Two fundamental Olympic principles that come to mind are fair play and social responsibility. It’s hard not to think that these Games will be some of the most unfair, and least socially responsible. I hope that there is adequate mental health care for the athletes, and that Japan’s state of emergency isn’t stretched any further than it already is.

I don’t have an answer to the question about whether this Olympic Games should be going ahead. But I did want to highlight the many difficulties that athletes face regardless of a pandemic, and when one is thrown in the mix how much harder it can be. We only see the highlight reels, but behind the scenes even the most successful athletes are fighting their own battles.

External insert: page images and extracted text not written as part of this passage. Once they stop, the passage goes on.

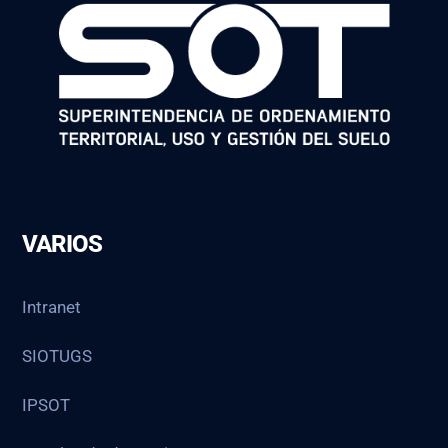
VARIOS
Intranet
SIOTUGS
IPSOT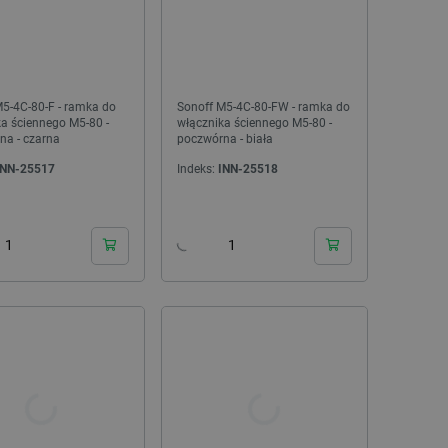
M5-4C-80-F - ramka do
Sonoff M5-4C-80-FW - ramka do
a ściennego M5-80 -
włącznika ściennego M5-80 -
na - czarna
poczwórna - biała
INN-25517
Indeks:
INN-25518
Zamel Supla MEW-02 ETH - monitor zużycia
reComputer J3010 - Nvidi
24h
24h
energii elektrycznej 3F+N WiFi/Ethernet
4GB RAM + 128GB NVM
1101101
Indeks:
ZML-26653
Indeks:
SEE-
Najniższa cena z 30 dni
Najniższa cena z 30 dni
przed obniżką:
549,50 zł
przed obniżką:
2 599,00 zł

The overall anxieties of individuals would be much higher this year, so let us find some empathy for those who are competing, some compassion for those who are not, and for any athlete in Tokyo reading this: no one will get to experience what you will through your eyes – appreciate and enjoy every second, and wear your mask!


*Australia’s national funding has evolved over the years, but generally about six riders are allocated a set amount of money from the Australian Sports Commission via AusCycling if they have achieved benchmark results or have the potential to podium at upcoming World Championships, Commonwealth Games, or Olympic Games. It feels good to be in this group, but it’s a blow to your confidence when you are removed.